- _What you need to do_
1 > Name every abbreviation that appears in the blog comment on objective probability, listing each one once.
2 > Retype the stretch of the blog comment on objective probability from "I think this" through "include the era.".
3 > Write what comes next in the blog comment on objective probability and Nic's posterior, starting after its final sentence.

Comments on James' Empty Blog: Objective probability or automatic nonsense?

Regarding "one thing that Nic's method wi...

2014-05-21T19:21:02.893+01:00

Regarding "one thing that Nic's method will say with certainty is "this is not a

Kamakura-era artefact"! ... Nic's posterior (green solid curve) is flatlining along the

axis over the range 650-900y, meaning zero probability for this whole range. The obvious

reason for this is that his prior (dashed line) is also flatlining here, making it

essentially impossible for any evidence, no matter how strong, to overturn the prior

presumption that the age is not in this range."

I think this is actually an incorrect statement of what the figure shows.

Statements like "x is in this range" are about the CDF, not the pdf. Nic's posterior pdf

here says that there's a low probability that an artifact lies in any _individual_ year

between 650 and 900. That's a natural consequence of the fact that the chunk of C14

density that maps to that era is spread over a long calendar age, due to the degenerate

transfer function. But it's not the same as saying the era is excluded; if you look at the

CDF, its 90% or 95% range would certainly include the era.

(Source texts of formatted documents)
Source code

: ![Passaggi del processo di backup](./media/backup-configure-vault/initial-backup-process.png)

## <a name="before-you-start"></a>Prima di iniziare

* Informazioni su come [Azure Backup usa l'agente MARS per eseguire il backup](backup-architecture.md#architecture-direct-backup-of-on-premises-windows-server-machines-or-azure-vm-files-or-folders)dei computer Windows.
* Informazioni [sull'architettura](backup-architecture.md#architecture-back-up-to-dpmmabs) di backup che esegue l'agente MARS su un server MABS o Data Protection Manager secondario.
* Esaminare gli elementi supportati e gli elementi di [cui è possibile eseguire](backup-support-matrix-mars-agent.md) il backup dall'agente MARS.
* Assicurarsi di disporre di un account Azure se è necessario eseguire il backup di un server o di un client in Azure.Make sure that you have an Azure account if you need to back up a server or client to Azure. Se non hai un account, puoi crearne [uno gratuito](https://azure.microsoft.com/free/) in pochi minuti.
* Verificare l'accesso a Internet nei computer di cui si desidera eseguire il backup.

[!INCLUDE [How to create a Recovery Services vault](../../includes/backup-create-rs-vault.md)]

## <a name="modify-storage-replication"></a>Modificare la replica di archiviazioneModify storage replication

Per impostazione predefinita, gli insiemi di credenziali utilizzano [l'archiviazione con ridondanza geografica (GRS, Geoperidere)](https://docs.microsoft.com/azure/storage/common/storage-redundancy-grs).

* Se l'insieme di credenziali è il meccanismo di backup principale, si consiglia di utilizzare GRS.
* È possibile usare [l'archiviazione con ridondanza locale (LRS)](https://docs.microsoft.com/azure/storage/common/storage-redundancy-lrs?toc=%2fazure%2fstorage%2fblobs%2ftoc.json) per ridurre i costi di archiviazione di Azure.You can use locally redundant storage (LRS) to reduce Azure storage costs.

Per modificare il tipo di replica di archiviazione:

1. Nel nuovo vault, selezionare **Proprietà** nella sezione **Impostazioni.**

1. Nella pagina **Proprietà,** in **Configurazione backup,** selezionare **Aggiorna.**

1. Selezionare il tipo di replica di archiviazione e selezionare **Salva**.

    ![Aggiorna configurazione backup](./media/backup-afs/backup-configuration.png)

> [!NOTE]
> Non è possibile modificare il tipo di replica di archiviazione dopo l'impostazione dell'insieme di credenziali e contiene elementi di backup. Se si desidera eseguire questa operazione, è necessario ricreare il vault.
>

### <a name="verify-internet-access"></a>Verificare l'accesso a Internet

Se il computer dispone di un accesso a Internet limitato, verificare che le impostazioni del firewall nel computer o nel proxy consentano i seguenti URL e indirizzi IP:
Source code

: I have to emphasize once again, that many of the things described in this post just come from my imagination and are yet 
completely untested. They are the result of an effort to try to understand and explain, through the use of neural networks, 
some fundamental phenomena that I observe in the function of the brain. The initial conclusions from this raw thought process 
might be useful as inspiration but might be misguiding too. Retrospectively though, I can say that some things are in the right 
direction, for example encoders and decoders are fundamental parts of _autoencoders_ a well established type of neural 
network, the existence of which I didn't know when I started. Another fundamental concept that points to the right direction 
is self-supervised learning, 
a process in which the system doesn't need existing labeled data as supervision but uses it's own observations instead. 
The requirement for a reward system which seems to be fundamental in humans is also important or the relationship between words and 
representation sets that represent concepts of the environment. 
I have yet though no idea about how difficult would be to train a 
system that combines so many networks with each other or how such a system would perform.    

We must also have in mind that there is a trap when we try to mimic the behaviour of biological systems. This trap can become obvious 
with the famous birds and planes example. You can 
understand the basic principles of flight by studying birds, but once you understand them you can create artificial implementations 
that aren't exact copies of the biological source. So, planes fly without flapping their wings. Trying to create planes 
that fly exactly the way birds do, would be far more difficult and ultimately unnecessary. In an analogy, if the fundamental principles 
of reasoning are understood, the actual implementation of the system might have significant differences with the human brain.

- _Responses per task_
1 > CDF, pdf, C14

2 >
I think this is actually an incorrect statement of what the figure shows.

Statements like "x is in this range" are about the CDF, not the pdf. Nic's posterior pdf

here says that there's a low probability that an artifact lies in any _individual_ year

between 650 and 900. That's a natural consequence of the fact that the chunk of C14

density that maps to that era is spread over a long calendar age, due to the degenerate

transfer function. But it's not the same as saying the era is excluded; if you look at the

CDF, its 90% or 95% range would certainly include the era.

3 >
Nic's posterior matches what you'd get if you generate a random sample from the Normal C14

age distribution and pass it through the calibration curve, which seems like a pretty

intuitive procedure to me. Of course, this begs the question of why you'd bother

constructing an arcane prior in calendar space when it's much easier in C14 space, which

he actually discusses in the text.

Even though Nic's argument strikes me as technically correct as far as it goes, the

trimodal prior on calendar age is intuitively repugnant. So, I went back to the Bronk

Ramsey methods paper.

I think Nic has actually missed an absolutely crucial point. In his zeal for an

uninformative p(calendar age), he skipped over BR's explanation, "This prior reflects that

fact that some 14C measurements (notably those on the plateaus) are more likely than

others." In other words, BR is making the auxiliary assumption that there is a constant

rate artifact-generating process.

The distribution of c14 age measurements arising from a constant artifact-generating process is such that the likelihood of observing a given measurement is highest exactly where the Fisher information from the transform (i.e. the slope) is lowest. The two effects cancel, rendering the uniform prior for calendar age sensible. Score one for intuition.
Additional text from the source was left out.